• _Task objective_
Starting at the line below that contains "صباحية واضطراب في الملاحة البحرية", print each line through the end of the records exactly as it appears.

[Saved entries]
■ ■ ■

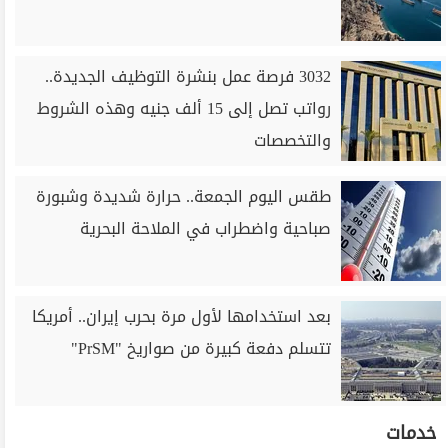
3032 فرصة عمل بنشرة التوظيف الجديدة..
رواتب تصل إلى 15 ألف جنيه وهذه الشروط
والتخصصات
طقس اليوم الجمعة.. حرارة شديدة وشبورة
صباحية واضطراب في الملاحة البحرية
بعد استخدامها لأول مرة بحرب إيران.. أمريكا
تتسلم دفعة كبيرة من صواريخ "PrSM"
خدمات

■ ■ ■

• _Task output_
صباحية واضطراب في الملاحة البحرية
بعد استخدامها لأول مرة بحرب إيران.. أمريكا
تتسلم دفعة كبيرة من صواريخ "PrSM"
خدمات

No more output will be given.